Building a constant log of what you do when using your computer too has a Panopticon-effect. Just knowing that this log is created and will exists changed my usage behavior. For me this was a deliberate intervention to increase my productivity! (a) In productive times, I would procrastinate less, trying to keep my log ‘clean’. (b) I would try to shift usage to activities I graded as more productive, work of course, but also stuff like movies instead of series instead of youtube. Good! (c) I would try to ‘hide’ certain activities from it, e.g., shifting videos to my tablet (also good & effective)… or at least towards a window in the back (less effective).

Third, every coin has a flip-side: (a) While I became more productive in good times, in times of lower productivity, knowing the log exists and is created strengthened my feelings of repulsion towards my laptop as I knew it ‘remembered’ all those bad hours. Regularly deleting all of those traces was a good yet important fresh start! (b) I don’t have OCD… yet I still felt the urge to ‘organize’ the log somehow. Labeling, tagging, … I guess whatever Microsoft’s ‘assistant’ will be called it’ll do that… and kids these days don’t know files exists… still, I wonder how much time people will spend globally going through their screenshots…

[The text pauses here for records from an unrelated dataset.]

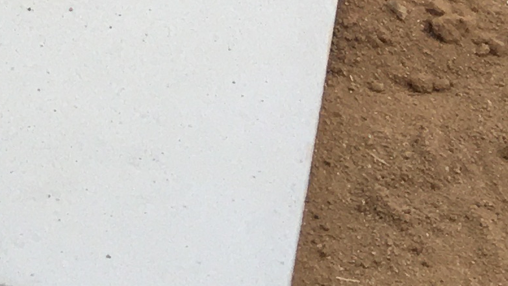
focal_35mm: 163
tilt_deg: -23.7
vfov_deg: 6.8
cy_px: -530
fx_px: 2196
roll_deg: +0.4
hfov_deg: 11.8
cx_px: -507
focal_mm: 4.15
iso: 40
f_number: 2.2
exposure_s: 1/120
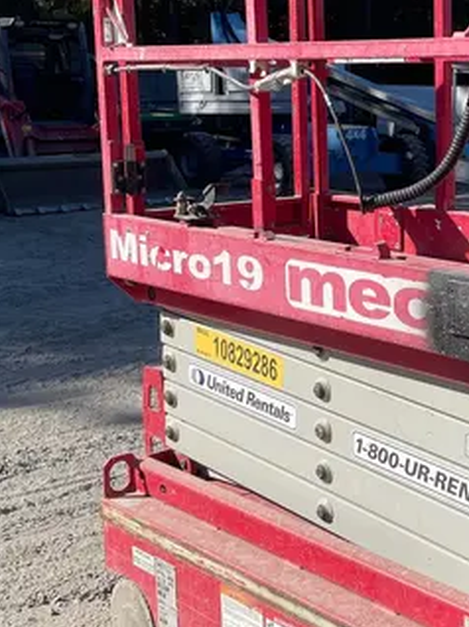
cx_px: 471
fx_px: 1085
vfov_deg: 32.2
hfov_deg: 23.4
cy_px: 279
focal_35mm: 60
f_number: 1.6
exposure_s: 1/2817
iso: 32
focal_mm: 4.2
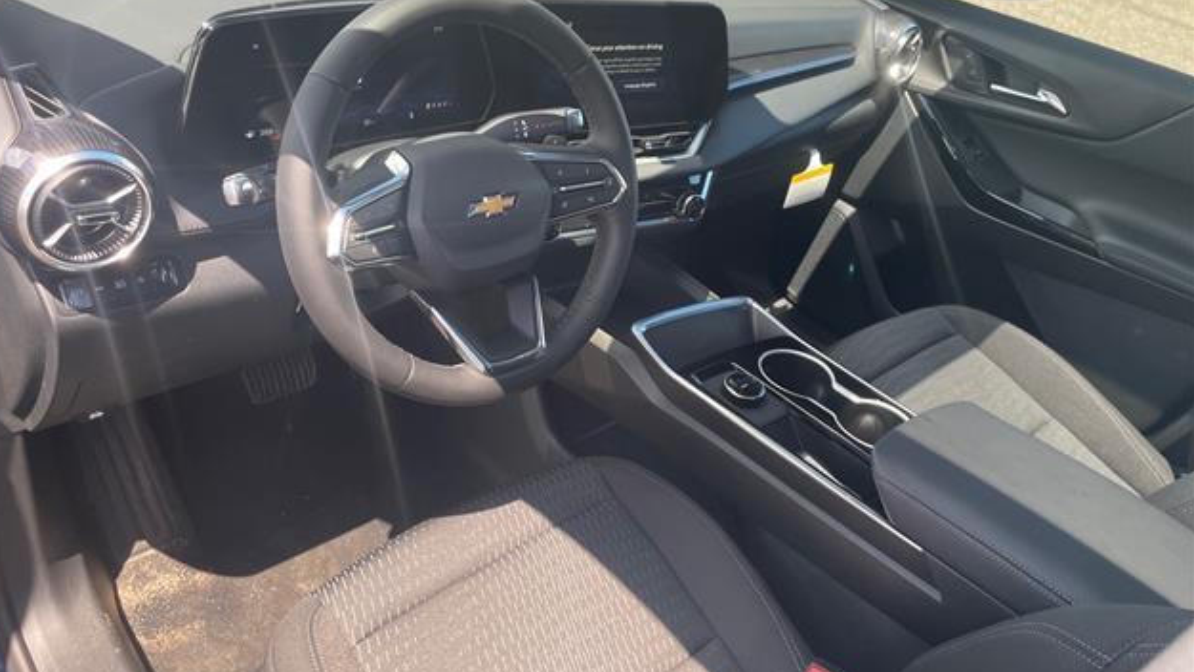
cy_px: 256
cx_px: 585
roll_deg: -12.9
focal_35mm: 29
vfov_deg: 40.0
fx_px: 918
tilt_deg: -31.2
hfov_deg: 66.0
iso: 40
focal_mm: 4.2
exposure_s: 1/121
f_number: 1.6
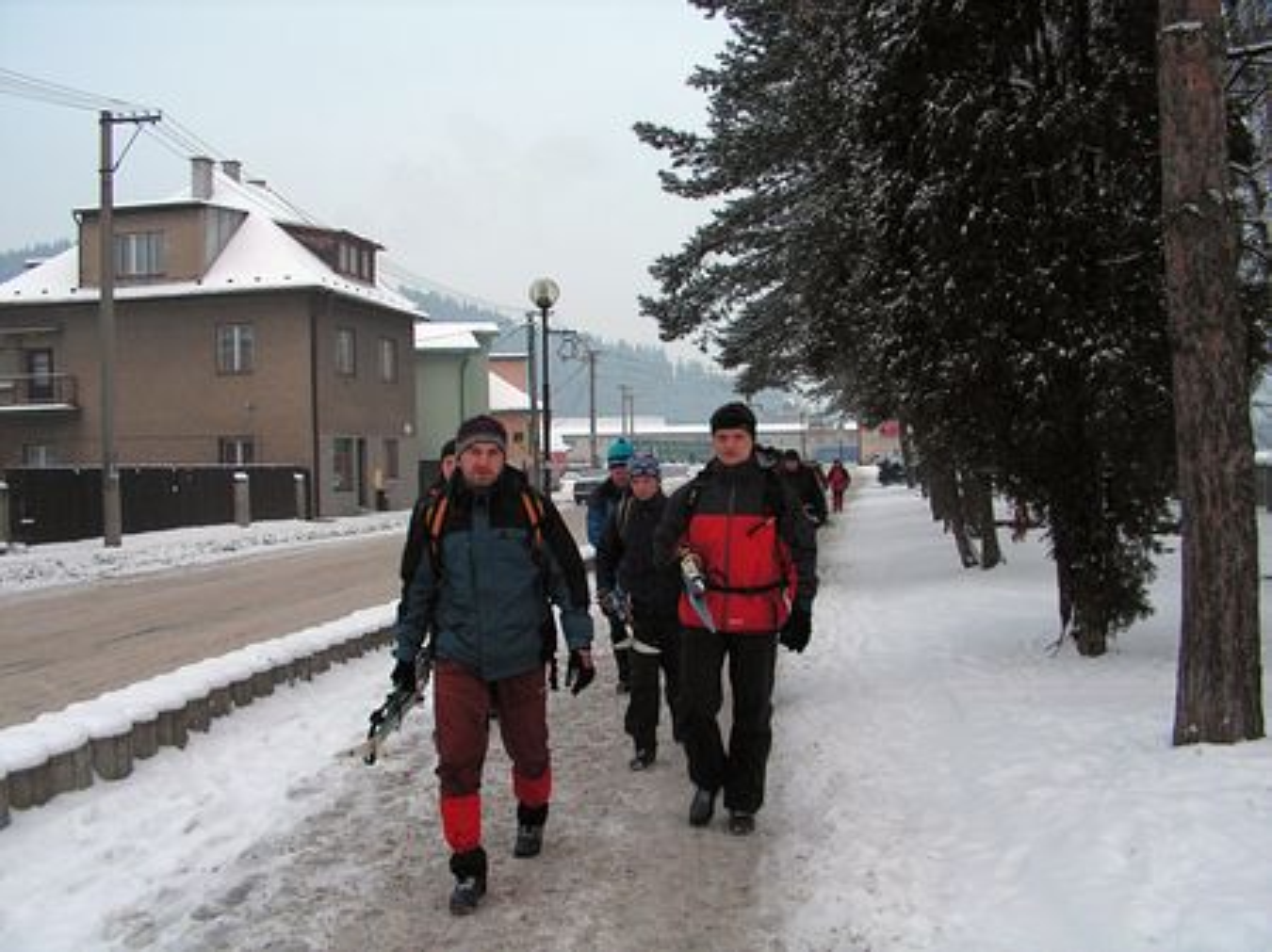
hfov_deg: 51.4
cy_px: 476
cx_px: 636
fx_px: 1322
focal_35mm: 36
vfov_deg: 39.6
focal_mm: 6
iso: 50
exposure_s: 1/60
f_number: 3.2
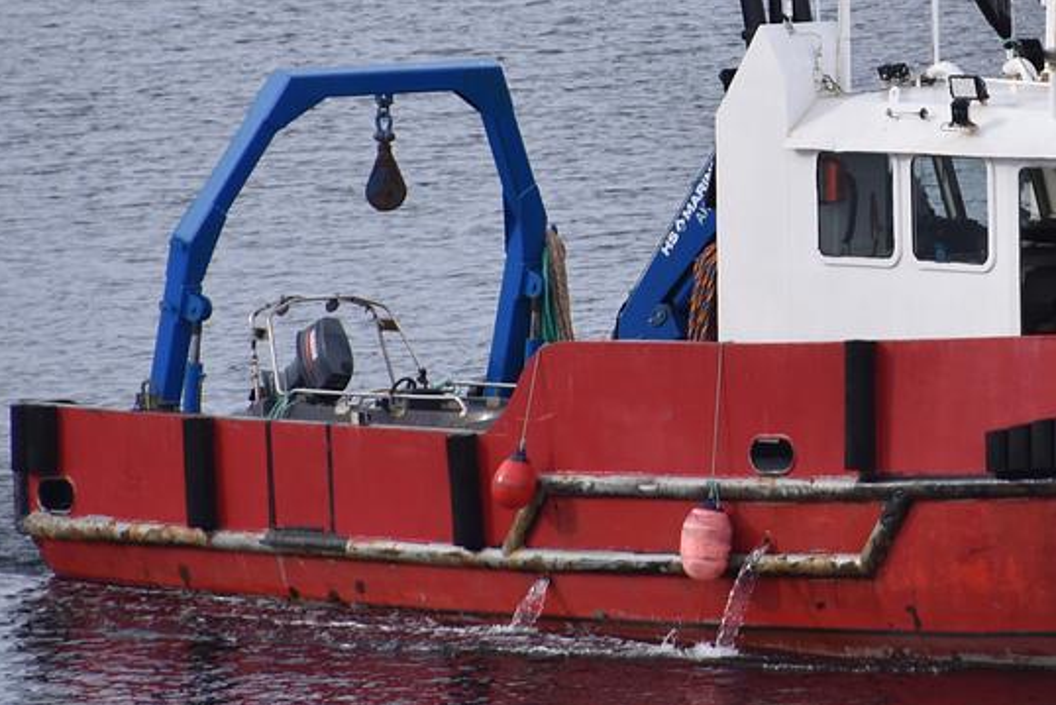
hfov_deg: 2.6
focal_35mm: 785
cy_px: -29
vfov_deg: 1.8
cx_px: 934
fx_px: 23031
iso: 200
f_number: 6.3
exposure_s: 1/640
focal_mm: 220
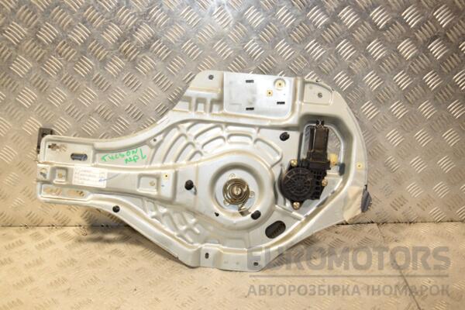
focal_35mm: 38
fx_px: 484
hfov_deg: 51.3
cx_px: 232
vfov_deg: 35.5
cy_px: 155
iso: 800
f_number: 6.3
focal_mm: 25
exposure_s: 1/200
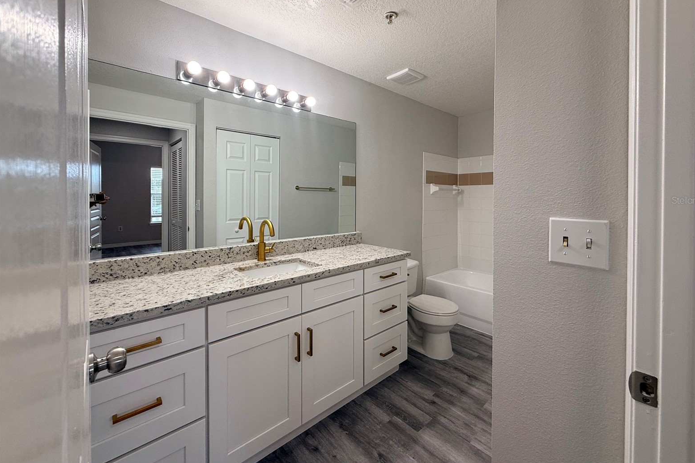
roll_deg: +0.0
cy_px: 200
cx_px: 356
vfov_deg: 76.9
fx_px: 290
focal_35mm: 15
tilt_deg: -0.3
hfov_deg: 100.4
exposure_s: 1/136
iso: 64
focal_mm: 2.22
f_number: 2.2
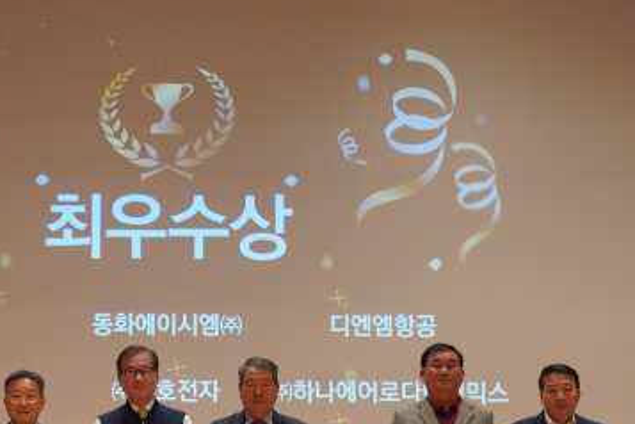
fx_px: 1658
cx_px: 135
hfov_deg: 21.4
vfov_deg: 14.4
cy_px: 359
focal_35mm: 94
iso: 1600
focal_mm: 48
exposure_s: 1/160
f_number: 4
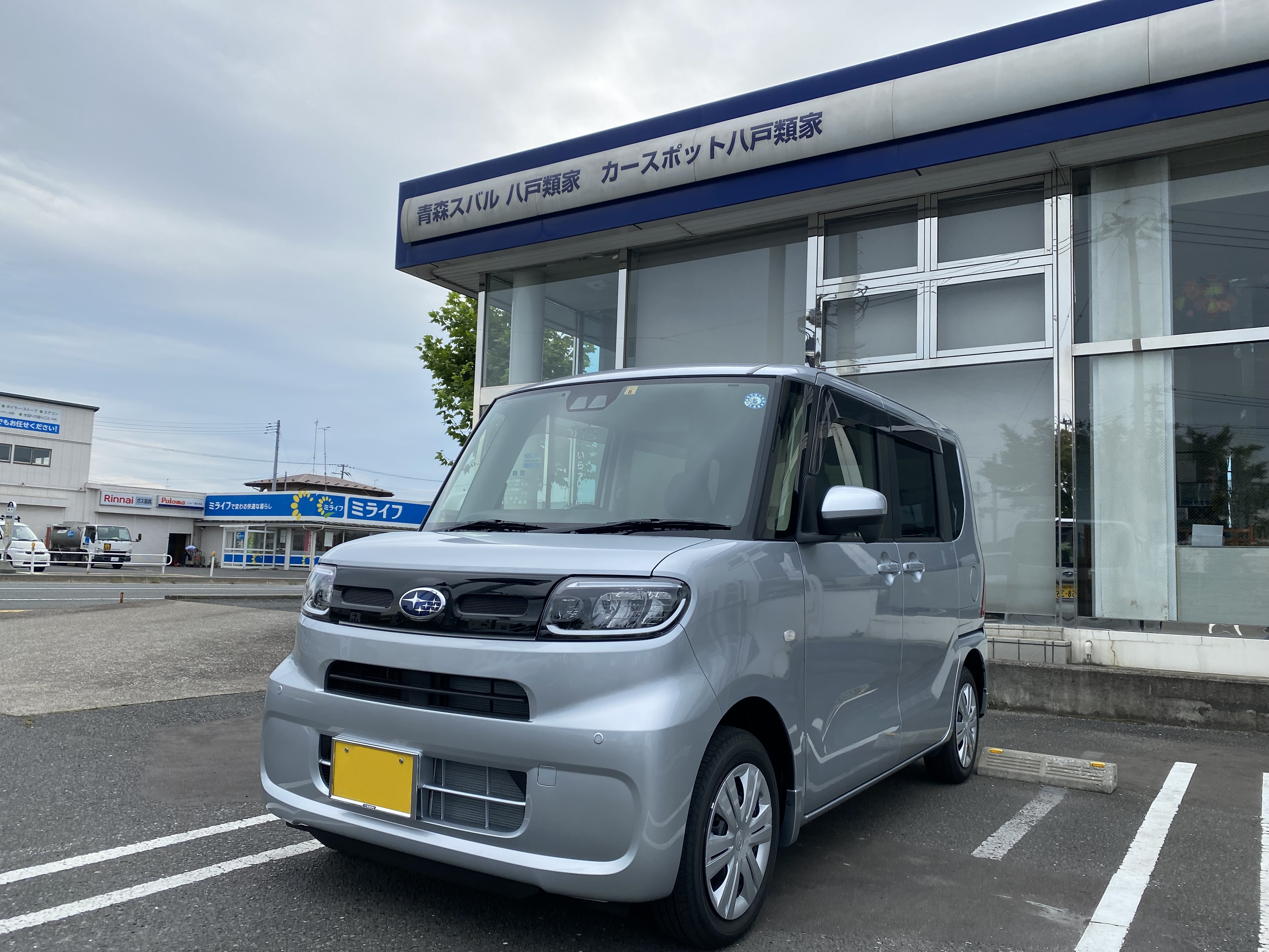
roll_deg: -2.7
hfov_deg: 67.3
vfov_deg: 53.1
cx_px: 634
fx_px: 953
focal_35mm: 26
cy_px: 476
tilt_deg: +5.8
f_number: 1.8
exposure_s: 1/1653
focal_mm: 4.25
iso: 32
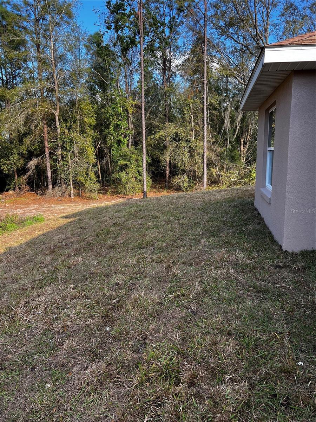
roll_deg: +1.5
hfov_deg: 53.1
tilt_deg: -8.1
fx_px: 316
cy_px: 211
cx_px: 158
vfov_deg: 67.3
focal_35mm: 26
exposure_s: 1/658
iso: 50
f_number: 1.5
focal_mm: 5.7
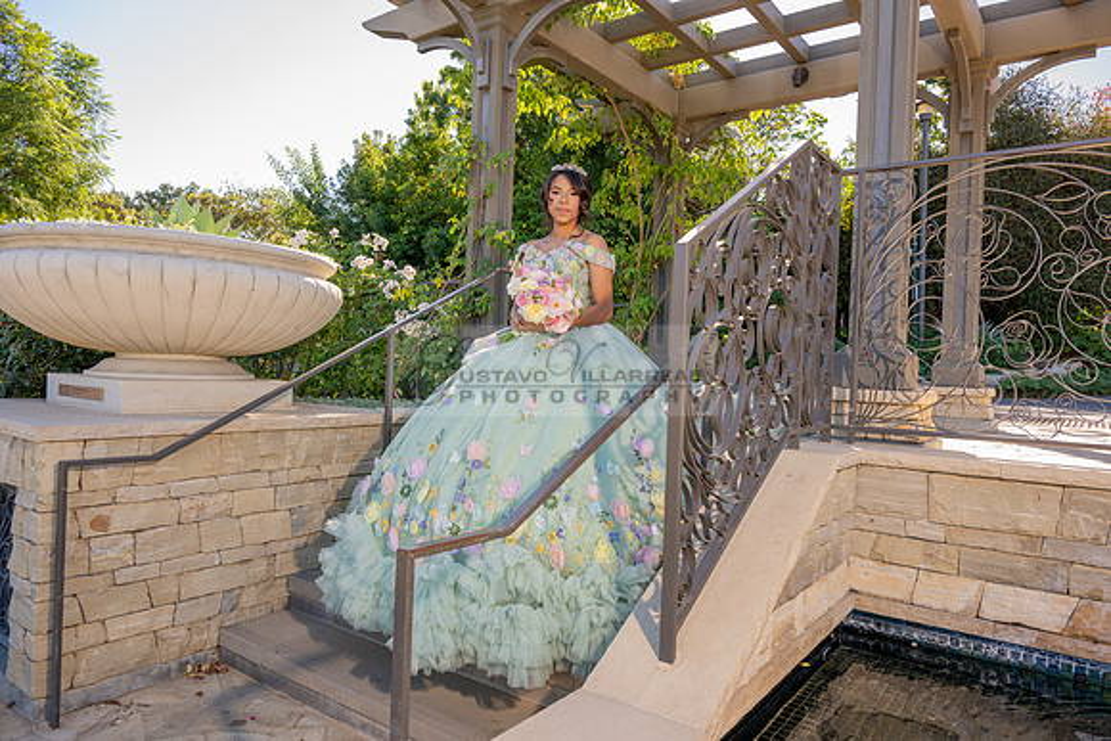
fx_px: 741
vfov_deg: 53.2
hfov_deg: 73.7
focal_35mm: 24
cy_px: 370
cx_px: 556
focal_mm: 24
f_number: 5
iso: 200
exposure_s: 1/200
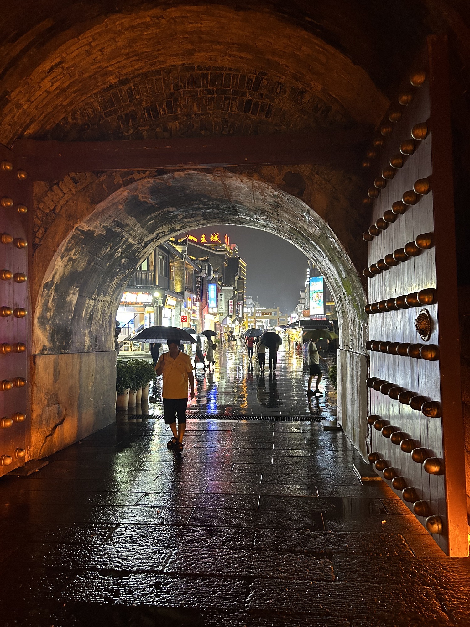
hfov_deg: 53.1
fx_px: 471
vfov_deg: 67.3
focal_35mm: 26
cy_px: 314
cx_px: 235
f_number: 1.5
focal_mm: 5.7
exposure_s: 1/33
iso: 400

What fascinated me was that these consequences were quite strong considering how ‘small’ the actual intervention was. Sometimes installing app is not about installing only an app. So maybe offering a feature to a billion people is also not about the feature alone?

Showing good etiquette when big brother is watching

To illustrate this point, consider one more thing. Have you found yourself in the situation of having a video call with a loved one and thought about taking a screenshot? Let’s say with only the best intentions, to have a memory of a nice moment with a loved one. How did it feel? Was it weird? Did you wonder whether they would here the 📸-sound or see a short flash on their screen, maybe get a notification? Did it feel rude? Did you want to ask them?

The way I think about it, these questions are important and a testimony to etiquette. Etiquette is important, it’s the fabric on which daily interactions are built. And this too is a problem I have with Nadella and their decision – they single-handedly overwrite major areas of social contracts and etiquette.

From now on, you can assume: The book case in the background of your call, your child you show your uncle during a call, the make-up of your room, the people with whom you appear in a call – all those things will be stored. On other peoples’ hard drives. And the very bot that should help you to remind “the nice blue mug from Etsy two weeks ago” – or it’s bigger brother with your local security service will be able to show “every book Ben has in his book case, the people in his house, and its likely location guessed by what’s visible through the windows.”